# I'm really really broke but i want my cello!



## Beethovensheadphone

hey guys! ready for a little bit of drama? =)

i would really like to buy a cello, but i'm willing to spend very little money for it... 
i know that the cheapest a cello gets the poorer it will sound etc...
but since i am a beginner i am willing to take that "risk".. i believe a cheap cello will still help me on my journey.. at least in the beginning. am i wrong?

well my question is... does anyone know where i can buy a "decent-cheap" cello?

i miss playing this instrument.. i had lessons for almost a year but i had to stop =(
anyways...
thanks in advance for you guys time and help!


----------



## symphonicrevolution

Well, would it be possible for you to rent at first and then save up to buy a cello? A decent cello is going to cost quite a bit depending on what sort of quality you want, so I would almost suggest that you try to rent first. However, I have heard great things about this website: http://www.cellos2go.com/ if you are still looking for a place to buy one.


----------



## SuperTonic

Assuming you live in or near a decent sized city, you might want to try the classified section of your local paper. Craigslist.org is another good site if you happen to live near a city that has a page.

Sometimes you might get lucky and find a decent instrument for a decent price. You definitely will want to give any instrument a close inspection for any defects, and also play it to make sure it 'feels' right to you.


----------



## leevshan

Same here 
musical instruments are way too expensive these days.


----------



## Head_case

Beethovensheadphone said:


> hey guys! ready for a little bit of drama? =)
> 
> i would really like to buy a cello, but i'm willing to spend very little money for it...
> i know that the cheapest a cello gets the poorer it will sound etc...
> but since i am a beginner i am willing to take that "risk".. i believe a cheap cello will still help me on my journey.. at least in the beginning. am i wrong?
> 
> well my question is... does anyone know where i can buy a "decent-cheap" cello?
> 
> i miss playing this instrument.. i had lessons for almost a year but i had to stop =(
> anyways...
> thanks in advance for you guys time and help!


With musical instruments, for the discerning player there is a real relationship between the price you pay and the kind of instrument you get.

That still shouldn't put you off though. Most students in your position end up buying a second-hand one (just get someone senior in the field to check it out for you). You can save about half the cost compared to a new student one.

There are some interesting cellos from China - this has been the major boom area of manufacturing. Contrary to common prejudice, there are some excellent value for quality cellos made from China. You may need to check out some of the dedicated string forums to find out. Quality control is still not as tight as what you would expect with a known standard, but if you have a local stockist, it's worthwhile checking out some of their imported cellos from China.

The other option is to go for a size smaller than 4/4 which makes it cheaper. If you are a small person you can get away with it. Otherwise, that might be too serious a compromise.
- - - - -
### Parts of the exercise
**A)** Answer these questions about the cello forum thread:
(i) For how long did Beethovensheadphone take lessons before having to stop?
(ii) Which site does SuperTonic recommend besides the local paper's classified section?
(iii) According to Head_case, how much can a second-hand cello save compared with a new student one?
**B)** Which usernames post in the cello forum thread? List each one once.

### Raw records
- - - - -
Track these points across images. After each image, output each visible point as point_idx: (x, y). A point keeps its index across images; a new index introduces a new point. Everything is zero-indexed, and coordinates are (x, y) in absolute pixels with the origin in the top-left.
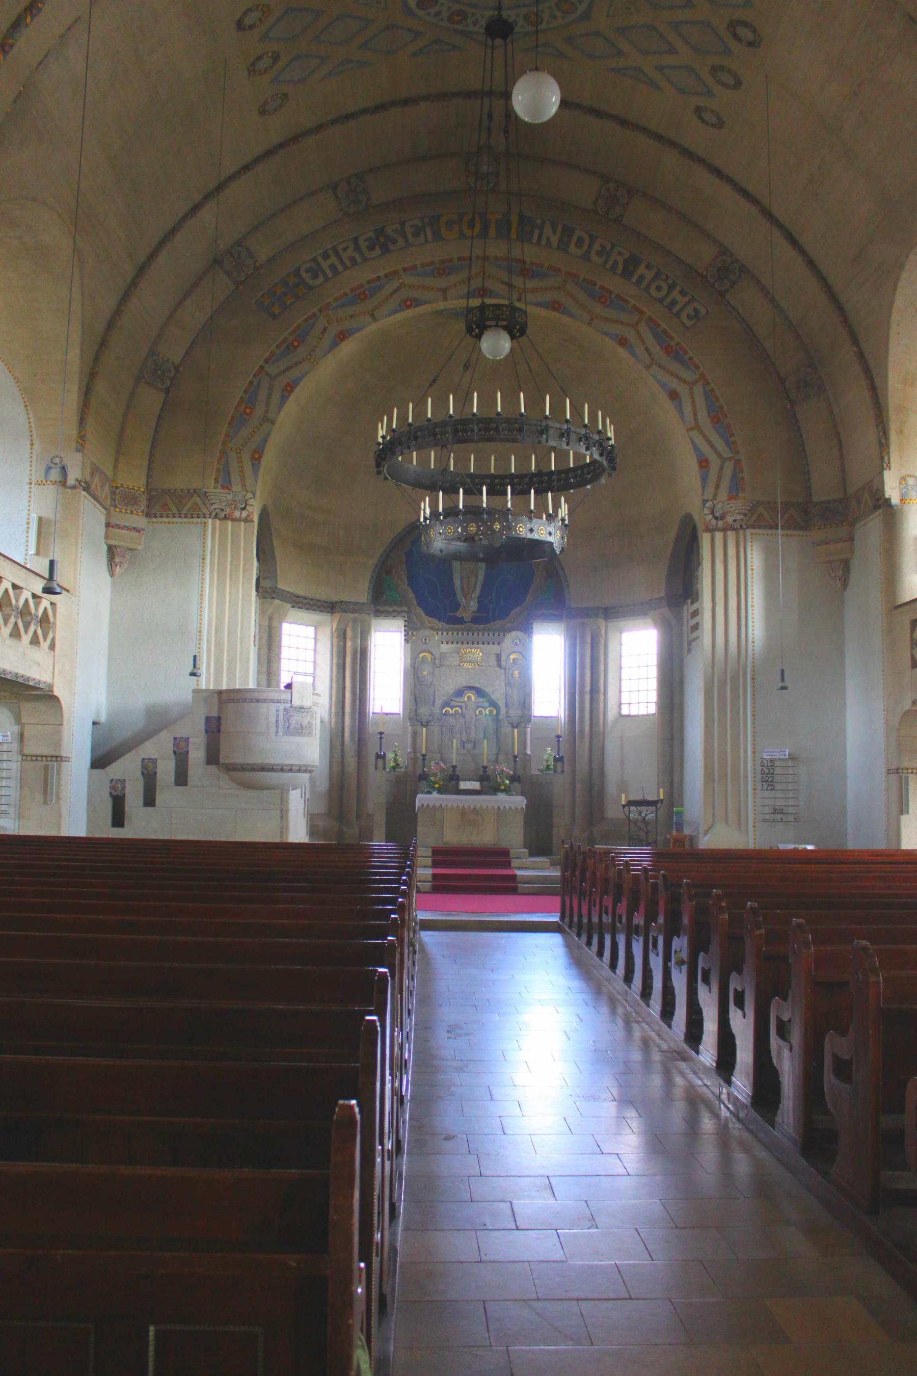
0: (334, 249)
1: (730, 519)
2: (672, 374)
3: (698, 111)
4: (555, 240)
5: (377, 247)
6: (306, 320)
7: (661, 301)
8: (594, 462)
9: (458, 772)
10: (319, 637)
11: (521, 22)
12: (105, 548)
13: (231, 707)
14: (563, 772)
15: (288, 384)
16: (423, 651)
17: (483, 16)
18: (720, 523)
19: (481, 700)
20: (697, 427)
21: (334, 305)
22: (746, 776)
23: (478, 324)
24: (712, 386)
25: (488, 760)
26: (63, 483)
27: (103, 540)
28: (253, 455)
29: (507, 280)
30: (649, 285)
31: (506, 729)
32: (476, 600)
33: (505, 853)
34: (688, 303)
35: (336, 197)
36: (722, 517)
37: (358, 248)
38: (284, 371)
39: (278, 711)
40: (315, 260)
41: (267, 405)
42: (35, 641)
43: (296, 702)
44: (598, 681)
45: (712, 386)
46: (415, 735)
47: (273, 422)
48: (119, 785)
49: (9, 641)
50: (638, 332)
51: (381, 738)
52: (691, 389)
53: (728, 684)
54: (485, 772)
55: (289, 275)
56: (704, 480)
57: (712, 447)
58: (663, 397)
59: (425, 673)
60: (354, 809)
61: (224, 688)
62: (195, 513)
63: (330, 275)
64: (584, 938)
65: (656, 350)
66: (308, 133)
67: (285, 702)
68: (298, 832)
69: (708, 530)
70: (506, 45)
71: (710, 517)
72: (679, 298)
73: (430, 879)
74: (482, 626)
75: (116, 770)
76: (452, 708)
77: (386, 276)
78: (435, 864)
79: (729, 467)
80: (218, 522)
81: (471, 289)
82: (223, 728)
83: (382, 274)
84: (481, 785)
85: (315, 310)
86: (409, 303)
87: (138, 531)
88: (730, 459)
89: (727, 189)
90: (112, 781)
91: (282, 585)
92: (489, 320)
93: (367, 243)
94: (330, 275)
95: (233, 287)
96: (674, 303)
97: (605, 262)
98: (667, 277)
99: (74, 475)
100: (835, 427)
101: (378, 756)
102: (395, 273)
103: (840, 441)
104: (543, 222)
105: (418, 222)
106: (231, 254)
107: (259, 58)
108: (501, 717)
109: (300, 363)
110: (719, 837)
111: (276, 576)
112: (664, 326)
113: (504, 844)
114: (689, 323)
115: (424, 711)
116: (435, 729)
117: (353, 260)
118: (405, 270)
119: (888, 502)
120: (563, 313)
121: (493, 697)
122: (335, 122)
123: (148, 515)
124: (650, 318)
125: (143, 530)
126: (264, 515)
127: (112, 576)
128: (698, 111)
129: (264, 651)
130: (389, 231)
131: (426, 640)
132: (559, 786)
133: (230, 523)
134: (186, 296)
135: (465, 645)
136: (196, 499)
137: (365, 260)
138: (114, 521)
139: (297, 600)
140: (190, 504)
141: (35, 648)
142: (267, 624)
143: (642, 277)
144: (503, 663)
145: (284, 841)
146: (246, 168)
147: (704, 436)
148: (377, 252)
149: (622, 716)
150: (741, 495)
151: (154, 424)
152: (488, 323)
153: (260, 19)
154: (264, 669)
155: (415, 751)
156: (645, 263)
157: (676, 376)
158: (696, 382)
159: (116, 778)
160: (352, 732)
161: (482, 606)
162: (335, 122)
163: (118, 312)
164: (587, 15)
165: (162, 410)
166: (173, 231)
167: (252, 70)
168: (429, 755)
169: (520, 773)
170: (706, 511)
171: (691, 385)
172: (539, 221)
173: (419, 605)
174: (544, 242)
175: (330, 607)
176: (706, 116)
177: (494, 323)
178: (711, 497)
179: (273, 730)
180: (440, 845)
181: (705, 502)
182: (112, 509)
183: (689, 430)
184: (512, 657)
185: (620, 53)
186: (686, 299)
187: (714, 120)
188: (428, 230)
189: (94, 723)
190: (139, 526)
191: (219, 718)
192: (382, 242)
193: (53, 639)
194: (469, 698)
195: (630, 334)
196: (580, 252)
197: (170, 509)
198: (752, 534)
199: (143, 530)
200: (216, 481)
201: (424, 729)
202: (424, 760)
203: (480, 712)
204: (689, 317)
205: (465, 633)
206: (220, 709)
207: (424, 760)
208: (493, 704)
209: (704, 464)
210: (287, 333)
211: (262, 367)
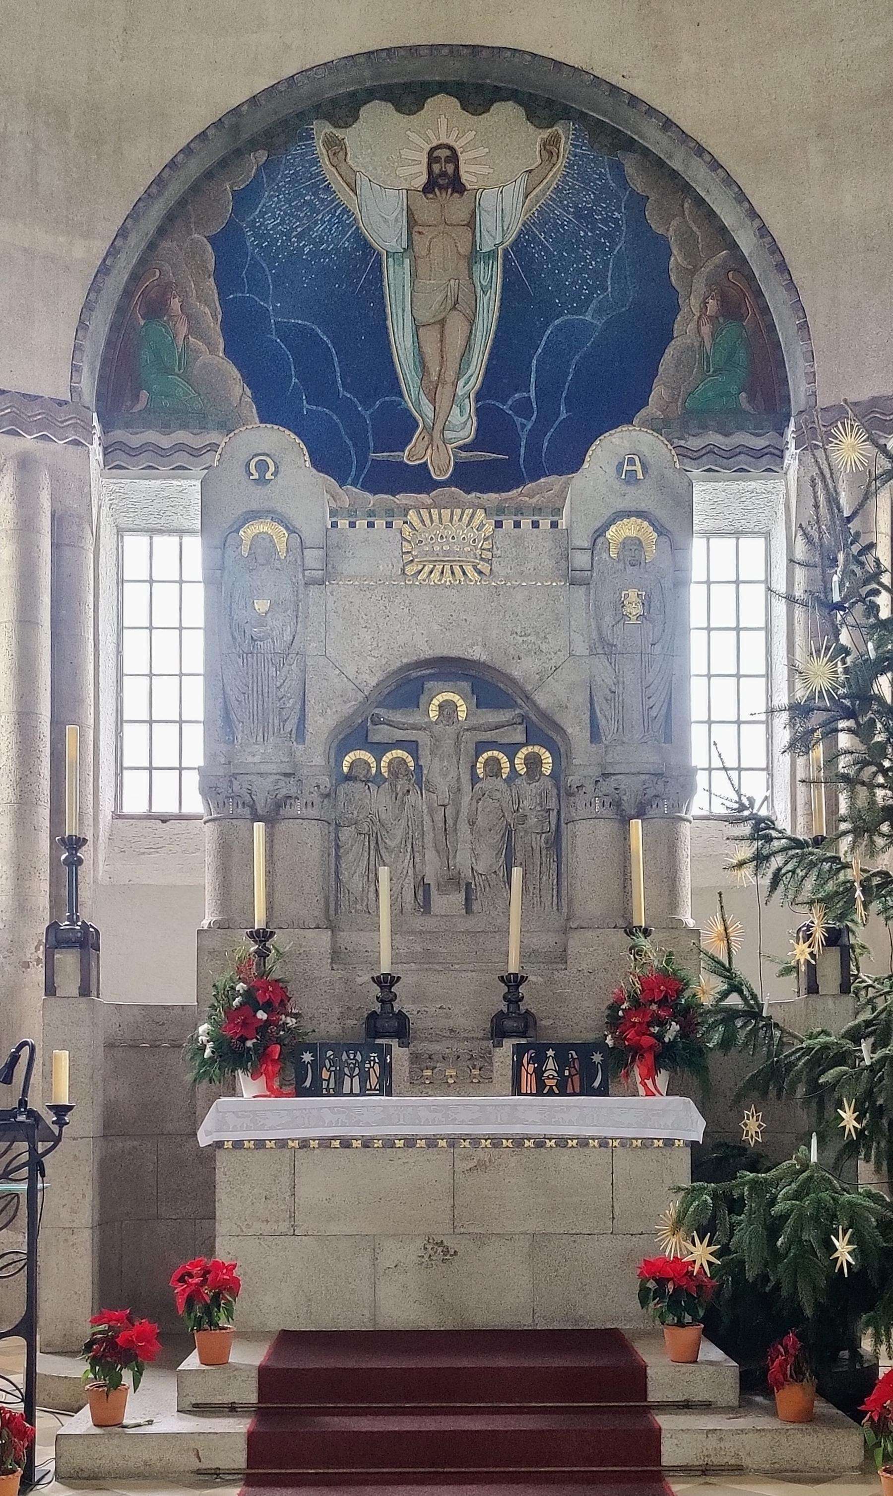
- - - - -
### Solutions
**A)**
(i) Almost a year.
(ii) Craigslist.org.
(iii) About half the cost.

**B)** Beethovensheadphone, symphonicrevolution, SuperTonic, leevshan, Head_case